> _Brief_
Repeat only the lines from the one containing "9: (132, 375)" to the final line below, exactly as they read, and leave every picture out.

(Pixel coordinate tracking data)
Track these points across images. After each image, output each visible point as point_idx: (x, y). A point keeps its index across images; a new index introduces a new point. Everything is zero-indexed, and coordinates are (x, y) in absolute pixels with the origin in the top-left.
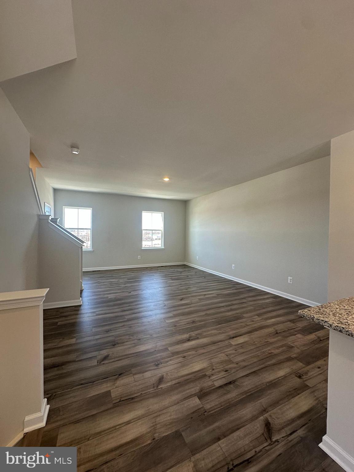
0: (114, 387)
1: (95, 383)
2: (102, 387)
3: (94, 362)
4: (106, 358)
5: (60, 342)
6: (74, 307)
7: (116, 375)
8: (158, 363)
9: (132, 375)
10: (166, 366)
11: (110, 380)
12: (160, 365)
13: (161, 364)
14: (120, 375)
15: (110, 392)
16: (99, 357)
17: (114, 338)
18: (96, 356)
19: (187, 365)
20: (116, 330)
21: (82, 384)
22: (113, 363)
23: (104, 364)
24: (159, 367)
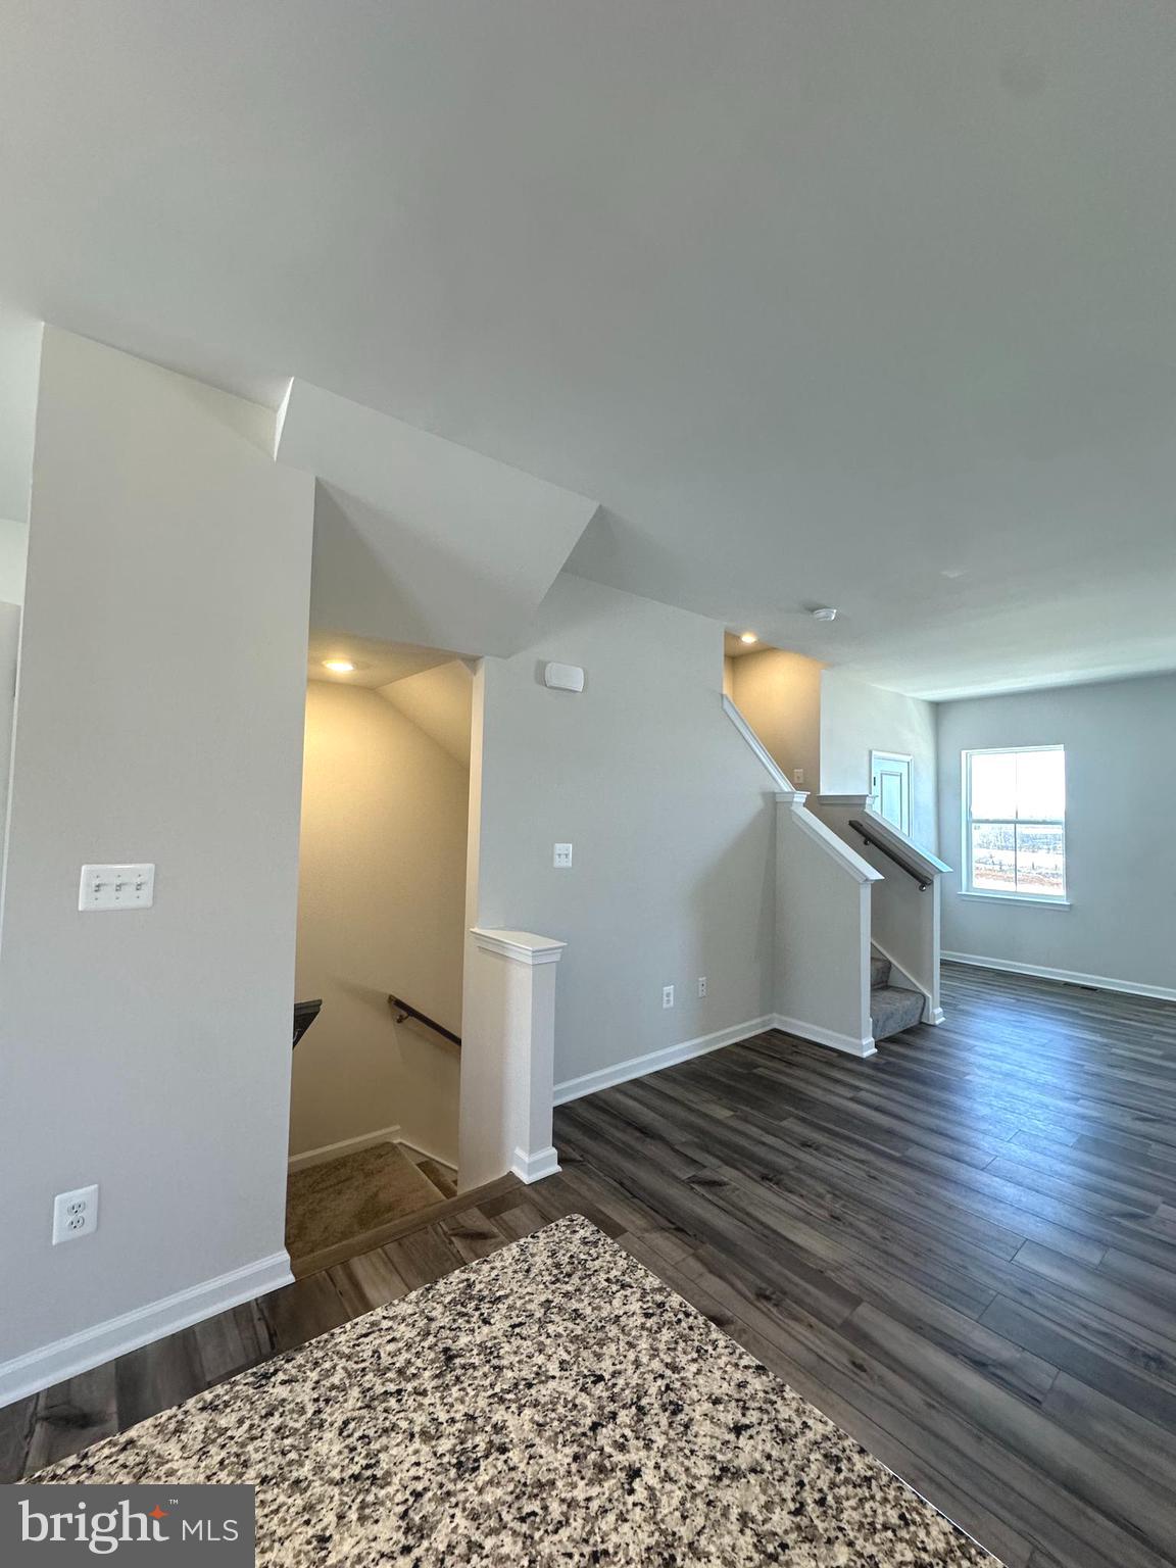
0: (639, 1235)
1: (635, 1200)
2: (630, 1216)
3: (685, 1174)
4: (712, 1184)
5: (707, 1101)
6: (835, 1054)
7: (673, 1223)
8: (774, 1296)
9: (692, 1251)
10: (775, 1322)
11: (653, 1218)
12: (765, 1303)
13: (776, 1305)
14: (679, 1229)
15: (622, 1234)
16: (707, 1174)
17: (790, 1167)
18: (705, 1167)
19: (825, 1386)
20: (829, 1156)
21: (621, 1184)
22: (706, 1204)
23: (692, 1188)
24: (759, 1304)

> _Output of the task_
9: (132, 375)
10: (166, 366)
11: (110, 380)
12: (160, 365)
13: (161, 364)
14: (120, 375)
15: (110, 392)
16: (99, 357)
17: (114, 338)
18: (96, 356)
19: (187, 365)
20: (116, 330)
21: (82, 384)
22: (113, 363)
23: (104, 364)
24: (159, 367)
0: (639, 1235)
1: (635, 1200)
2: (630, 1216)
3: (685, 1174)
4: (712, 1184)
5: (707, 1101)
6: (835, 1054)
7: (673, 1223)
8: (774, 1296)
9: (692, 1251)
10: (775, 1322)
11: (653, 1218)
12: (765, 1303)
13: (776, 1305)
14: (679, 1229)
15: (622, 1234)
16: (707, 1174)
17: (790, 1167)
18: (705, 1167)
19: (825, 1386)
20: (829, 1156)
21: (621, 1184)
22: (706, 1204)
23: (692, 1188)
24: (759, 1304)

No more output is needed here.